### REQUIRED WORK:
Look for the string "Accountability" in the data below, and copy each line that holds it.

### RECORDS PROVIDED:
"""

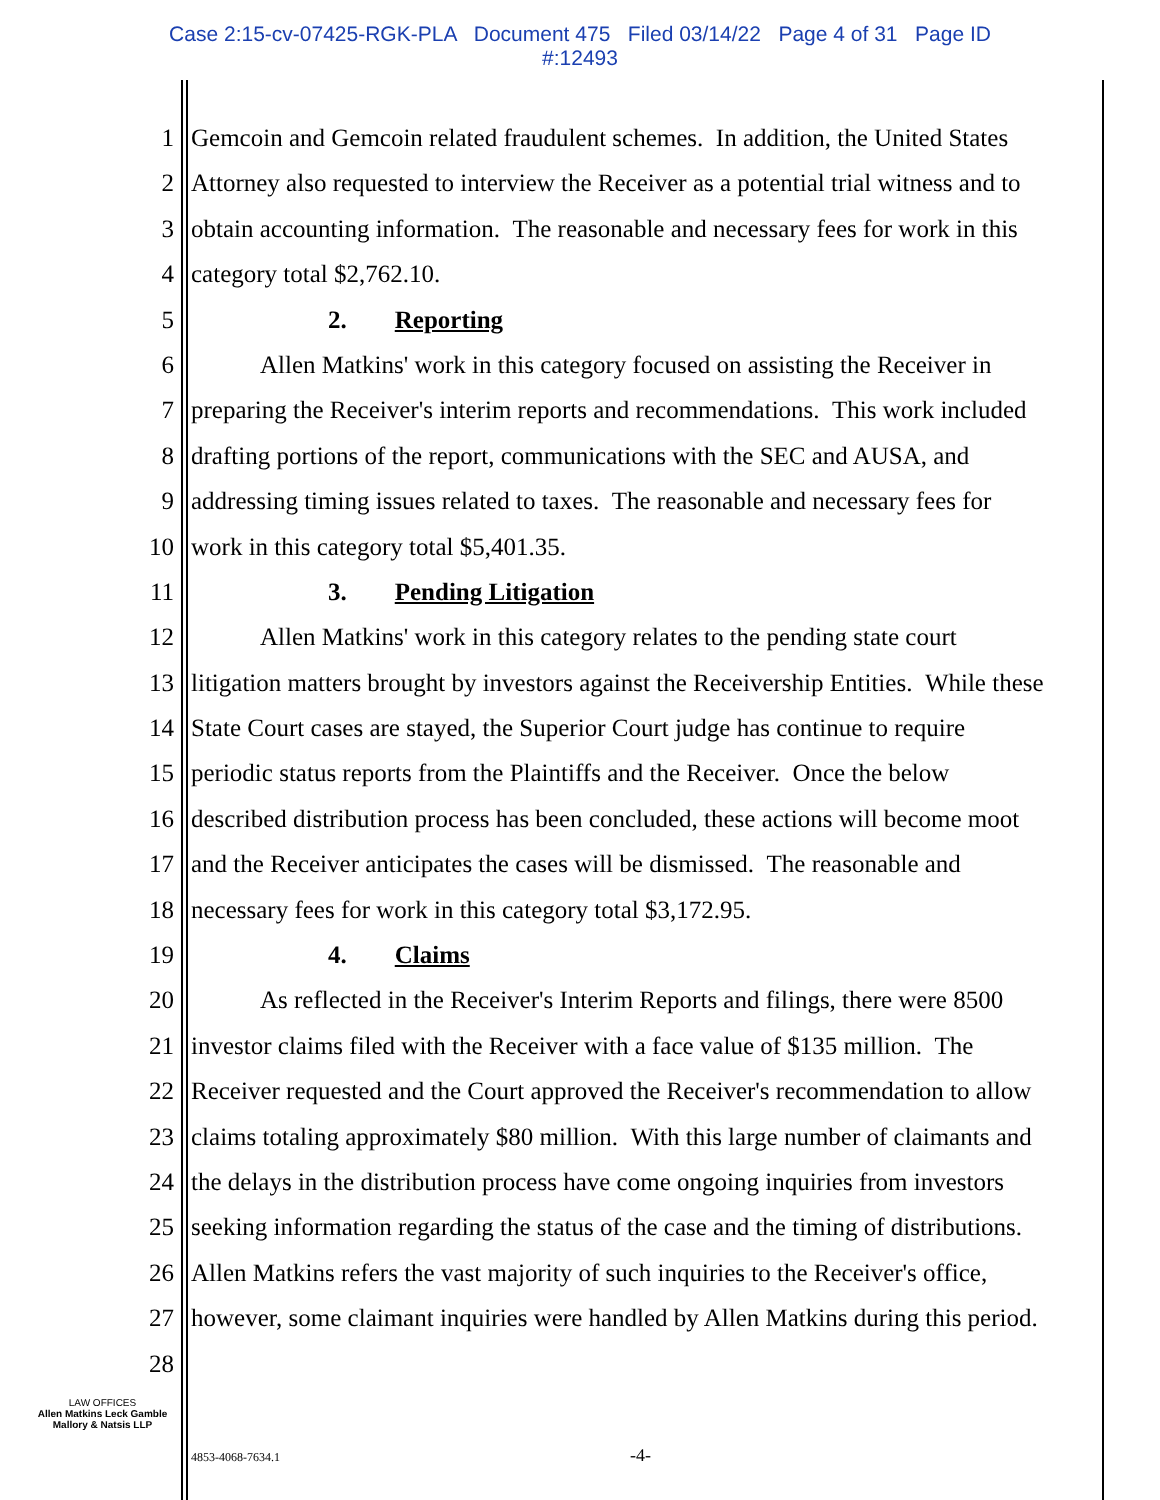Case 2:15-cv-07425-RGK-PLA Document 475 Filed 03/14/22 Page 4 of 31 Page ID
#:12493
1 Gemcoin and Gemcoin related fraudulent schemes. In addition, the United States
2 Attorney also requested to interview the Receiver as a potential trial witness and to
3 obtain accounting information. The reasonable and necessary fees for work in this
4 category total $2,762.10.
5 2. Reporting
6 Allen Matkins' work in this category focused on assisting the Receiver in
7 preparing the Receiver's interim reports and recommendations. This work included
8 drafting portions of the report, communications with the SEC and AUSA, and
9 addressing timing issues related to taxes. The reasonable and necessary fees for
10 work in this category total $5,401.35.
11 3. Pending Litigation
12 Allen Matkins' work in this category relates to the pending state court
13 litigation matters brought by investors against the Receivership Entities. While these
14 State Court cases are stayed, the Superior Court judge has continue to require
15 periodic status reports from the Plaintiffs and the Receiver. Once the below
16 described distribution process has been concluded, these actions will become moot
17 and the Receiver anticipates the cases will be dismissed. The reasonable and
18 necessary fees for work in this category total $3,172.95.
19 4. Claims
20 As reflected in the Receiver's Interim Reports and filings, there were 8500
21 investor claims filed with the Receiver with a face value of $135 million. The
22 Receiver requested and the Court approved the Receiver's recommendation to allow
23 claims totaling approximately $80 million. With this large number of claimants and
24 the delays in the distribution process have come ongoing inquiries from investors
25 seeking information regarding the status of the case and the timing of distributions.
26 Allen Matkins refers the vast majority of such inquiries to the Receiver's office,
27 however, some claimant inquiries were handled by Allen Matkins during this period.
28
LAW OFFICES
Allen Matkins Leck Gamble
Mallory & Natsis LLP
4853-4068-7634.1 -4-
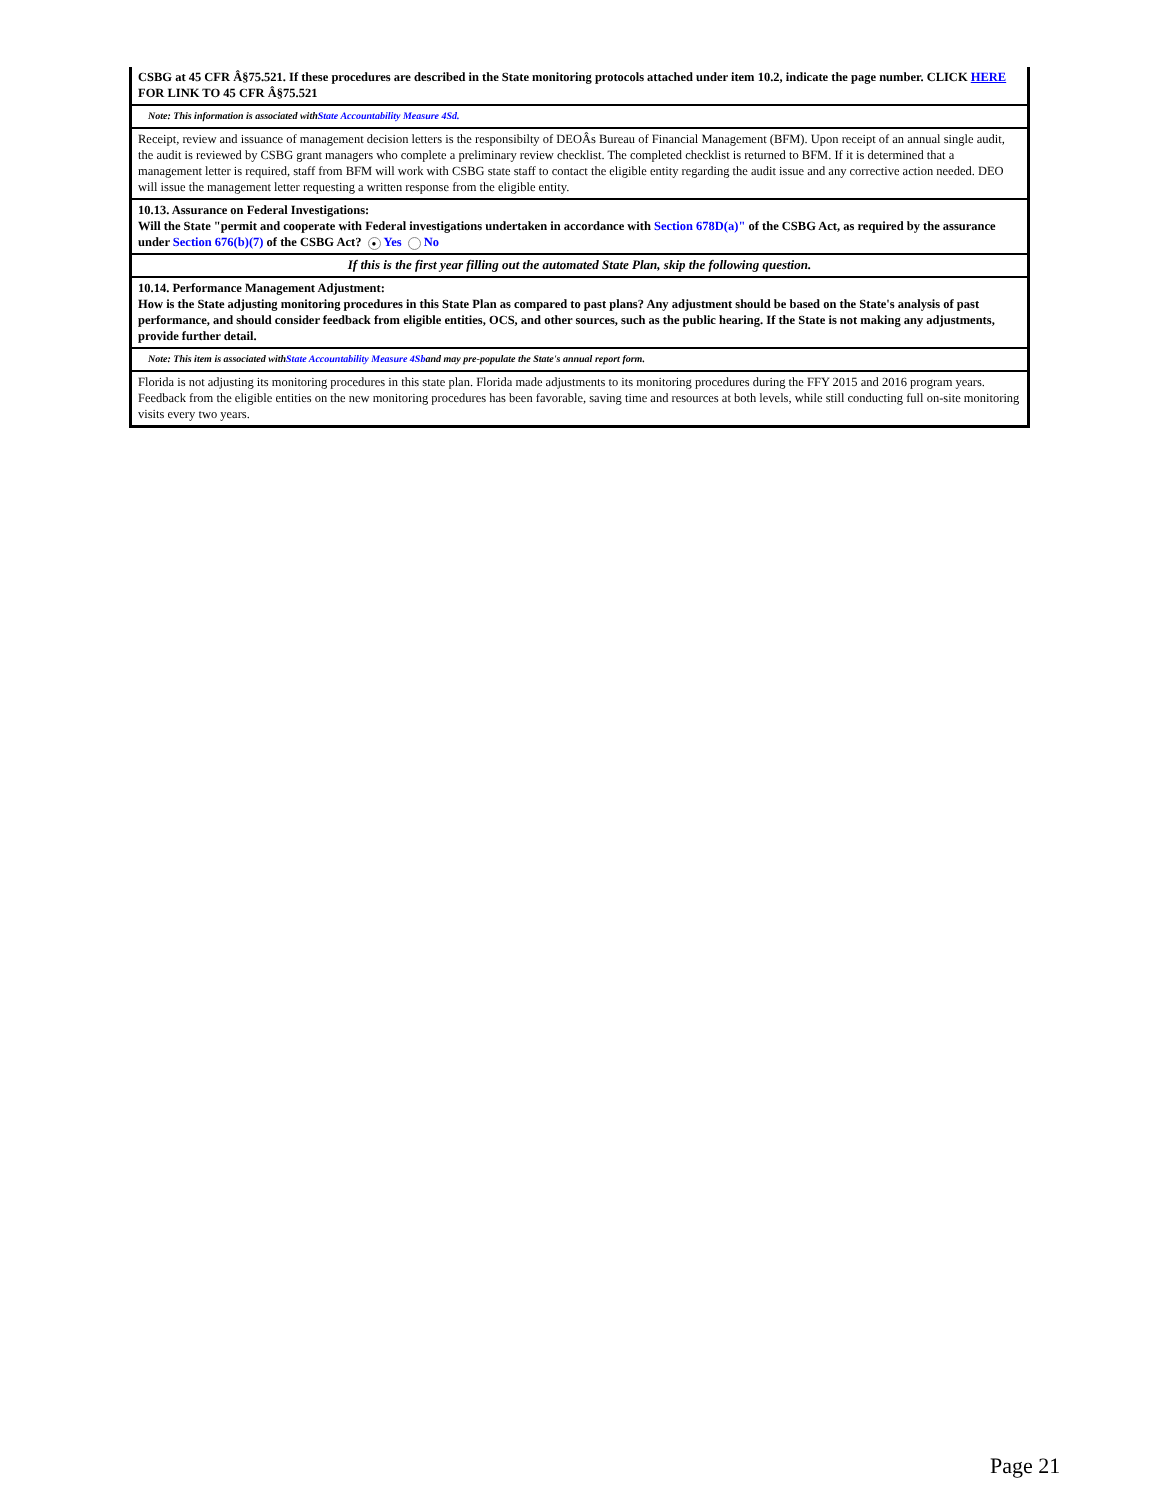CSBG at 45 CFR Â§75.521. If these procedures are described in the State monitoring protocols attached under item 10.2, indicate the page number. CLICK HERE FOR LINK TO 45 CFR Â§75.521
Note: This information is associated withState Accountability Measure 4Sd.
Receipt, review and issuance of management decision letters is the responsibilty of DEOÂs Bureau of Financial Management (BFM). Upon receipt of an annual single audit, the audit is reviewed by CSBG grant managers who complete a preliminary review checklist. The completed checklist is returned to BFM. If it is determined that a management letter is required, staff from BFM will work with CSBG state staff to contact the eligible entity regarding the audit issue and any corrective action needed. DEO will issue the management letter requesting a written response from the eligible entity.
10.13. Assurance on Federal Investigations:
Will the State "permit and cooperate with Federal investigations undertaken in accordance with Section 678D(a)" of the CSBG Act, as required by the assurance under Section 676(b)(7) of the CSBG Act? ● Yes No
If this is the first year filling out the automated State Plan, skip the following question.
10.14. Performance Management Adjustment:
How is the State adjusting monitoring procedures in this State Plan as compared to past plans? Any adjustment should be based on the State's analysis of past performance, and should consider feedback from eligible entities, OCS, and other sources, such as the public hearing. If the State is not making any adjustments, provide further detail.
Note: This item is associated withState Accountability Measure 4Sband may pre-populate the State's annual report form.
Florida is not adjusting its monitoring procedures in this state plan. Florida made adjustments to its monitoring procedures during the FFY 2015 and 2016 program years. Feedback from the eligible entities on the new monitoring procedures has been favorable, saving time and resources at both levels, while still conducting full on-site monitoring visits every two years.
Page 21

"""

### SOLUTION:
Note: This information is associated withState Accountability Measure 4Sd.
Note: This item is associated withState Accountability Measure 4Sband may pre-populate the State's annual report form.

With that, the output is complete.